" Willst Du den Charakter eines Menschen erkennen, dann gib ihm Macht." ( Abraham Lincoln),

Ach in ihrem neuen Buch befasst sich die Psychotherapeutin Christine Bauer-Jelinek mit dem Thema Macht. Sie lotet aus, was man unter diesem Begriff zu verstehen hat, unterstreicht , dass es helle und dunkle Seiten der Macht gibt und verdeutlicht, wie man seine Ziele durchsetzen kann, ohne die eigenen Werte preisgeben zu müssen.
Die Autorin rückt bei ihrer Machttheorie das Individuum in den Mittelpunkt und reduziert den Machtbegriff auf das Wesentliche ohne zugleich eine moralische Wertung vorzunehmen.

Bauer-Jelenik definiert: " Macht ist das Vermögen, einen Willen gegen Widerstand durchzusetzen."

[Datensätze aus einer Sammlung]
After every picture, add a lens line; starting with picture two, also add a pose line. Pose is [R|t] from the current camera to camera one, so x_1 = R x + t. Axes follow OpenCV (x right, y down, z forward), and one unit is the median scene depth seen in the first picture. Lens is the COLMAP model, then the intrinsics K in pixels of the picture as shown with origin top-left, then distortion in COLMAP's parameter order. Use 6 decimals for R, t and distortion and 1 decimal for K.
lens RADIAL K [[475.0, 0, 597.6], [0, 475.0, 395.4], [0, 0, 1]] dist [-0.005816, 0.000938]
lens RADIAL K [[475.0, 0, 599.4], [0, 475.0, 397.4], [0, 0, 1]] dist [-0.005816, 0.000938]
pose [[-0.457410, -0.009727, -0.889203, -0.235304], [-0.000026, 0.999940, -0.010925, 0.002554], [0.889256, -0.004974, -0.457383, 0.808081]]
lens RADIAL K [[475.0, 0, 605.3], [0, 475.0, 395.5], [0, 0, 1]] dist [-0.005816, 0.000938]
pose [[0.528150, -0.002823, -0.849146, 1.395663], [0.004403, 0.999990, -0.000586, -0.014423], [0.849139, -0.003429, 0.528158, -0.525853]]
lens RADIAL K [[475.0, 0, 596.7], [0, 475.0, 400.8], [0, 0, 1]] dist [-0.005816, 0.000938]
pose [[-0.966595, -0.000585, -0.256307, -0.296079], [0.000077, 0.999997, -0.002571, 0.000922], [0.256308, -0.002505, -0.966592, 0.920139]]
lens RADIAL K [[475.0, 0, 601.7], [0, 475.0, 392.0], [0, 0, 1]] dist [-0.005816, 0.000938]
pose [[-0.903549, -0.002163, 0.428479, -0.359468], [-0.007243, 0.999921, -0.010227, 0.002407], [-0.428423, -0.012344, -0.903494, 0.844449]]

AUFGABEN »
(1) Nenne alle Verben, mit denen der Text zum Thema Macht beschreibt, was Christine Bauer-Jelinek tut, in der Form, in der sie dort stehen.
(2) Setze den Text zum Thema Macht nach seinem letzten Satz fort.
Das Material steht in keinem Zusammenhang mit dem Text zum Thema Macht.

LÖSUNGEN »
(1) befasst sich, lotet aus, unterstreicht, verdeutlicht, rückt, reduziert, definiert

(2)
Dabei muss Durchsetzung keineswegs auf dramatischen Streit oder eine endlose Grundsatzdiskussion hinauslaufen. Kampf ist nur eines von vielen Mitteln, das zum Einsatz gebracht werden kann.

Macht zu besitzen bedeutet, sich im Falle eines Widerstandes durchsetzen zu können.

Die Autorin fokussiert die innere und äußere Legitimation von Macht und konstatiert, dass Gesetze und Normen den Rahmen für die äußere Legitimation festlegen und Handlungen ohne äußere Legitimation als Machtmissbrauch zu beurteilen sind. Die innere Legitimation wird durch das eigene Wertesystem, durch das Gewissen festegelegt.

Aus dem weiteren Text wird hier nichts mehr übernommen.